"Es sah aus, als habe es Nebel bis zum Boden", sagt Chantal Wicker, Besitzerin von Pferd Amor, gegenüber Radio Argovia. "Aber es war alles Staub." Amor ist in einem Stall in der Nähe der Bözbergtunnel-Baustelle untergebracht, er leide schon seit seiner Geburt unter einer Stauballergie. Wicker: "Die tierärztliche Behandlung kostet tausend Franken und heilen kann man die Pferde nicht. Man muss einfach den Staub so gut es geht vermeiden."

Die SBB mache ihr jetzt mit der Baustelle einen Strich durch die Rechnung. "Auch andere Pferde haben bereits angefangen zu husten." Betroffen seien bis zu 30 Tiere, vier seien durch eine Allergie schon vorbelastet." Wicker habe die SBB bereits im September über das Problem informiert, aber verbessert habe sich nichts. 

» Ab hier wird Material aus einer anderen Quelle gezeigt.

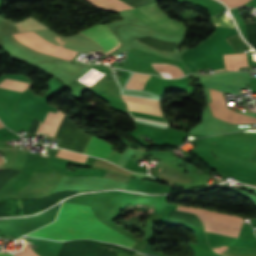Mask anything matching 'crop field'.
Returning a JSON list of instances; mask_svg holds the SVG:
<instances>
[{
    "instance_id": "crop-field-14",
    "label": "crop field",
    "mask_w": 256,
    "mask_h": 256,
    "mask_svg": "<svg viewBox=\"0 0 256 256\" xmlns=\"http://www.w3.org/2000/svg\"><path fill=\"white\" fill-rule=\"evenodd\" d=\"M150 76L151 75L138 74V73L134 72V74L131 76V78L129 79V81H128L127 85H126V88L142 90L146 80Z\"/></svg>"
},
{
    "instance_id": "crop-field-4",
    "label": "crop field",
    "mask_w": 256,
    "mask_h": 256,
    "mask_svg": "<svg viewBox=\"0 0 256 256\" xmlns=\"http://www.w3.org/2000/svg\"><path fill=\"white\" fill-rule=\"evenodd\" d=\"M40 39L75 50V51H102L101 47L80 33L75 36H60L51 30L34 32ZM103 52V51H102Z\"/></svg>"
},
{
    "instance_id": "crop-field-11",
    "label": "crop field",
    "mask_w": 256,
    "mask_h": 256,
    "mask_svg": "<svg viewBox=\"0 0 256 256\" xmlns=\"http://www.w3.org/2000/svg\"><path fill=\"white\" fill-rule=\"evenodd\" d=\"M178 210L200 213V214H205V215L221 217V218H226V219H231V220H236V221L243 222V217H241V216L226 214V213H220V212H214V211L201 209V208L179 206Z\"/></svg>"
},
{
    "instance_id": "crop-field-3",
    "label": "crop field",
    "mask_w": 256,
    "mask_h": 256,
    "mask_svg": "<svg viewBox=\"0 0 256 256\" xmlns=\"http://www.w3.org/2000/svg\"><path fill=\"white\" fill-rule=\"evenodd\" d=\"M19 96L0 92V119L12 131H29L32 118L13 110Z\"/></svg>"
},
{
    "instance_id": "crop-field-16",
    "label": "crop field",
    "mask_w": 256,
    "mask_h": 256,
    "mask_svg": "<svg viewBox=\"0 0 256 256\" xmlns=\"http://www.w3.org/2000/svg\"><path fill=\"white\" fill-rule=\"evenodd\" d=\"M28 85L29 84L27 83L17 82V81L8 80V79H5L0 83L1 88L15 90L19 92H22L23 90L27 89Z\"/></svg>"
},
{
    "instance_id": "crop-field-12",
    "label": "crop field",
    "mask_w": 256,
    "mask_h": 256,
    "mask_svg": "<svg viewBox=\"0 0 256 256\" xmlns=\"http://www.w3.org/2000/svg\"><path fill=\"white\" fill-rule=\"evenodd\" d=\"M227 70H238L237 67L248 66L245 54L223 55Z\"/></svg>"
},
{
    "instance_id": "crop-field-13",
    "label": "crop field",
    "mask_w": 256,
    "mask_h": 256,
    "mask_svg": "<svg viewBox=\"0 0 256 256\" xmlns=\"http://www.w3.org/2000/svg\"><path fill=\"white\" fill-rule=\"evenodd\" d=\"M153 67L160 72L163 77L178 78L184 76L183 71L180 68L172 64H152Z\"/></svg>"
},
{
    "instance_id": "crop-field-25",
    "label": "crop field",
    "mask_w": 256,
    "mask_h": 256,
    "mask_svg": "<svg viewBox=\"0 0 256 256\" xmlns=\"http://www.w3.org/2000/svg\"><path fill=\"white\" fill-rule=\"evenodd\" d=\"M2 127H4V126H3L2 123L0 122V128H2Z\"/></svg>"
},
{
    "instance_id": "crop-field-2",
    "label": "crop field",
    "mask_w": 256,
    "mask_h": 256,
    "mask_svg": "<svg viewBox=\"0 0 256 256\" xmlns=\"http://www.w3.org/2000/svg\"><path fill=\"white\" fill-rule=\"evenodd\" d=\"M145 10H147L154 18H156L159 22L167 19L168 17L161 11L156 3L150 4L147 6H143ZM142 7H138L135 9H131L132 13L136 16L137 19L148 25L149 27L159 23L156 19H154L147 11H145ZM152 29L172 34L178 36H184L185 34V27L183 23L176 21L172 18H169L153 27Z\"/></svg>"
},
{
    "instance_id": "crop-field-8",
    "label": "crop field",
    "mask_w": 256,
    "mask_h": 256,
    "mask_svg": "<svg viewBox=\"0 0 256 256\" xmlns=\"http://www.w3.org/2000/svg\"><path fill=\"white\" fill-rule=\"evenodd\" d=\"M121 98L124 99V100H127V101H133V102H139V103H145V104L160 106L159 100H153V99L123 95V94H121ZM133 102H127L128 109L163 116L161 111H160V107L145 105V104H139V103H133Z\"/></svg>"
},
{
    "instance_id": "crop-field-27",
    "label": "crop field",
    "mask_w": 256,
    "mask_h": 256,
    "mask_svg": "<svg viewBox=\"0 0 256 256\" xmlns=\"http://www.w3.org/2000/svg\"><path fill=\"white\" fill-rule=\"evenodd\" d=\"M161 169V168H160ZM160 171V170H159Z\"/></svg>"
},
{
    "instance_id": "crop-field-20",
    "label": "crop field",
    "mask_w": 256,
    "mask_h": 256,
    "mask_svg": "<svg viewBox=\"0 0 256 256\" xmlns=\"http://www.w3.org/2000/svg\"><path fill=\"white\" fill-rule=\"evenodd\" d=\"M119 157H120V154H118L116 152H113L108 160L116 164L118 159H119Z\"/></svg>"
},
{
    "instance_id": "crop-field-1",
    "label": "crop field",
    "mask_w": 256,
    "mask_h": 256,
    "mask_svg": "<svg viewBox=\"0 0 256 256\" xmlns=\"http://www.w3.org/2000/svg\"><path fill=\"white\" fill-rule=\"evenodd\" d=\"M29 235L59 240L81 238L118 243L132 248L135 241L101 223L90 207L63 202L57 220Z\"/></svg>"
},
{
    "instance_id": "crop-field-10",
    "label": "crop field",
    "mask_w": 256,
    "mask_h": 256,
    "mask_svg": "<svg viewBox=\"0 0 256 256\" xmlns=\"http://www.w3.org/2000/svg\"><path fill=\"white\" fill-rule=\"evenodd\" d=\"M85 1L90 3V4H92L97 9L105 10V11H110V12L119 11L118 9L122 10V9L132 8L130 5L124 3V2H122L120 0H104L108 4L114 6V7L118 8V9L108 5L107 3H105L102 0H85Z\"/></svg>"
},
{
    "instance_id": "crop-field-9",
    "label": "crop field",
    "mask_w": 256,
    "mask_h": 256,
    "mask_svg": "<svg viewBox=\"0 0 256 256\" xmlns=\"http://www.w3.org/2000/svg\"><path fill=\"white\" fill-rule=\"evenodd\" d=\"M112 149L113 146H111L109 143L92 136L88 146L84 151V154L108 159Z\"/></svg>"
},
{
    "instance_id": "crop-field-15",
    "label": "crop field",
    "mask_w": 256,
    "mask_h": 256,
    "mask_svg": "<svg viewBox=\"0 0 256 256\" xmlns=\"http://www.w3.org/2000/svg\"><path fill=\"white\" fill-rule=\"evenodd\" d=\"M104 74H102V73H100V72H98V71H96V70H94V69H91V70H89L87 73H85L83 76H81L78 80L79 81H81V82H83V83H85V84H87V85H91V84H93L96 80H98L101 76H103ZM105 76V75H104ZM102 78V77H101ZM100 78V79H101ZM99 79V80H100ZM97 82V81H96ZM95 82V83H96ZM94 83V84H95ZM93 84V85H94ZM92 86V85H91ZM90 86V87H91Z\"/></svg>"
},
{
    "instance_id": "crop-field-26",
    "label": "crop field",
    "mask_w": 256,
    "mask_h": 256,
    "mask_svg": "<svg viewBox=\"0 0 256 256\" xmlns=\"http://www.w3.org/2000/svg\"><path fill=\"white\" fill-rule=\"evenodd\" d=\"M218 70H225V68L224 69H218ZM218 70H215V71H218Z\"/></svg>"
},
{
    "instance_id": "crop-field-21",
    "label": "crop field",
    "mask_w": 256,
    "mask_h": 256,
    "mask_svg": "<svg viewBox=\"0 0 256 256\" xmlns=\"http://www.w3.org/2000/svg\"><path fill=\"white\" fill-rule=\"evenodd\" d=\"M141 252H142V253H147V254L156 255V256H165V255H162V254H158V253L152 252V251L147 250V249H145V248H143Z\"/></svg>"
},
{
    "instance_id": "crop-field-23",
    "label": "crop field",
    "mask_w": 256,
    "mask_h": 256,
    "mask_svg": "<svg viewBox=\"0 0 256 256\" xmlns=\"http://www.w3.org/2000/svg\"><path fill=\"white\" fill-rule=\"evenodd\" d=\"M135 256H146V255H142L140 253H137V254H135Z\"/></svg>"
},
{
    "instance_id": "crop-field-24",
    "label": "crop field",
    "mask_w": 256,
    "mask_h": 256,
    "mask_svg": "<svg viewBox=\"0 0 256 256\" xmlns=\"http://www.w3.org/2000/svg\"><path fill=\"white\" fill-rule=\"evenodd\" d=\"M40 126H41V123H40ZM40 126H39L38 130L36 131V133H38V131H39V129H40Z\"/></svg>"
},
{
    "instance_id": "crop-field-17",
    "label": "crop field",
    "mask_w": 256,
    "mask_h": 256,
    "mask_svg": "<svg viewBox=\"0 0 256 256\" xmlns=\"http://www.w3.org/2000/svg\"><path fill=\"white\" fill-rule=\"evenodd\" d=\"M58 157L70 159V160H76V161H82L85 162L87 156L77 153H71L67 151L60 150V152L57 154Z\"/></svg>"
},
{
    "instance_id": "crop-field-7",
    "label": "crop field",
    "mask_w": 256,
    "mask_h": 256,
    "mask_svg": "<svg viewBox=\"0 0 256 256\" xmlns=\"http://www.w3.org/2000/svg\"><path fill=\"white\" fill-rule=\"evenodd\" d=\"M99 25H101V24H98L96 26H99ZM96 26H94V27H96ZM94 27H92V28H94ZM89 29H91V28H89ZM89 29H87V30H89ZM87 30H85V31H87ZM82 34L85 35L86 37L92 39L97 44H99L103 48L104 53H106L120 45V42L118 41L116 36L109 30L107 25H101L92 30L84 32ZM109 53H107V54H109ZM107 54H105V55H107Z\"/></svg>"
},
{
    "instance_id": "crop-field-18",
    "label": "crop field",
    "mask_w": 256,
    "mask_h": 256,
    "mask_svg": "<svg viewBox=\"0 0 256 256\" xmlns=\"http://www.w3.org/2000/svg\"><path fill=\"white\" fill-rule=\"evenodd\" d=\"M15 256H38L32 249L27 245L21 253H16Z\"/></svg>"
},
{
    "instance_id": "crop-field-22",
    "label": "crop field",
    "mask_w": 256,
    "mask_h": 256,
    "mask_svg": "<svg viewBox=\"0 0 256 256\" xmlns=\"http://www.w3.org/2000/svg\"><path fill=\"white\" fill-rule=\"evenodd\" d=\"M0 256H13V255L5 254V253H0Z\"/></svg>"
},
{
    "instance_id": "crop-field-19",
    "label": "crop field",
    "mask_w": 256,
    "mask_h": 256,
    "mask_svg": "<svg viewBox=\"0 0 256 256\" xmlns=\"http://www.w3.org/2000/svg\"><path fill=\"white\" fill-rule=\"evenodd\" d=\"M221 1H223L227 6H234V5H242L249 0H221ZM229 8H232V7H229Z\"/></svg>"
},
{
    "instance_id": "crop-field-6",
    "label": "crop field",
    "mask_w": 256,
    "mask_h": 256,
    "mask_svg": "<svg viewBox=\"0 0 256 256\" xmlns=\"http://www.w3.org/2000/svg\"><path fill=\"white\" fill-rule=\"evenodd\" d=\"M198 218L204 224L205 230L208 232L220 233L236 237L242 223L200 215Z\"/></svg>"
},
{
    "instance_id": "crop-field-5",
    "label": "crop field",
    "mask_w": 256,
    "mask_h": 256,
    "mask_svg": "<svg viewBox=\"0 0 256 256\" xmlns=\"http://www.w3.org/2000/svg\"><path fill=\"white\" fill-rule=\"evenodd\" d=\"M213 103H210L215 117L236 124L256 123V118L238 114L227 108L223 93L209 88Z\"/></svg>"
}]
</instances>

Belastung über Jahre hinweg

Stauballergien bei Pferden? Rolf Liniger, Grosstierarzt der Tierklinik24 in Staffelbach, gibt Auskunft: "Während beim Menschen eine Staublunge auf verschiedene Ursachen zurückzuführen ist, reagieren Pferde meistens auf Heustaub allergisch." In solchen Fällen müssten die Halter das Heu vor dem Füttern entweder mit Dampf behandeln oder anderweitig nass machen um den Staub aus dem Futter zu entfernen. "Eine Heustauballergie ist nicht heilbar", so Liniger gegenüber der AZ. "Man kann aber die Symptome unter Kontrolle halten indem das Stallklima verbessert wird oder man ganz auf Heufütterung verzichtet."  

Davon, dass Pferde Allergien auf Baustaub entwickeln, habe er noch nie gehört. "Aber sollte ein Pferd über Jahre hinweg und permanent einer extremen Staubbelastung ausgesetzt sein, ist es nicht auszuschliessen, dass auch Pferde eine sogenannte Staublunge entwickeln. Gleich wie der Mensch. Was aber auch bedeuten müsste, dass Pferde in Wüstenländern vermehrt solche Probleme haben und dies wäre mir nicht bekannt."  

Hustende Pferde könne man, nach eingehender Abklärung der Ursache, beispielsweise mit der Inhalation von ätherischen Ölen, mit steroidalen Entzündungshemmern oder Antibiotika behandeln. Bei allergischer Ursache müsse vor allem das auslösende Allergen entfernt werden.  

Bauarbeiten bald vorbei

Das allergische Pferd Amor von Chantal Wicker ist auf der Pferdepension "Weisse Trotte" in Schinznach-Dorf untergebracht. Anders als Wicker hat Hofbesitzer Karl Urech noch kein Ross husten gehört. "Ich behandle die Tiere wie immer und sie können auch rausgehen so viel sie wollen", sagt er auf Anfrage der AZ. "Nur den auf Heustaub allergischen Pferden mache ich das Heu nass." Er sehe das alles "nicht so eng", die Bauarbeiten seien in zwei Monaten sowieso vorbei. 

Heuballen als Wiedergutmachung

Auf der Bözbergbaustelle gibt es Bewässerungsanlagen, die den entstehenden Staub verklumpen lassen. Diese kommen laut Wicker aber nicht genügend zum Einsatz und würden nicht oft eingeschaltet: "Ich will nur, dass die SBB das Wasser immer laufen lässt. Dann hätten wir Pferdehalter auch keine Probleme."

Auf Anfrage Radio Argovias schreibt die SBB: "Man hat seit dem 19. Oktober Kenntnis von den Pferden. […] Ob ein Zusammenhang zwischen dem Tunnelbau im Bözberg und den Pferden besteht, ist uns aktuell nicht bekannt und muss von einem Tierarzt beantwortet werden." Man würde jedoch mit den Tieren mitfühlen und habe ihnen ein paar Heuballen versprochen.

Chantal Wicker ist damit nicht zufrieden: "Dies ist nett, schlussendlich bringt es aber nichts, wenn wir kranke Pferde haben."

Demnächst wird ein SBB-Tunnelbauer bereits zum zweiten Mal den Hof besuchen und sich ein Bild von der Lage machen.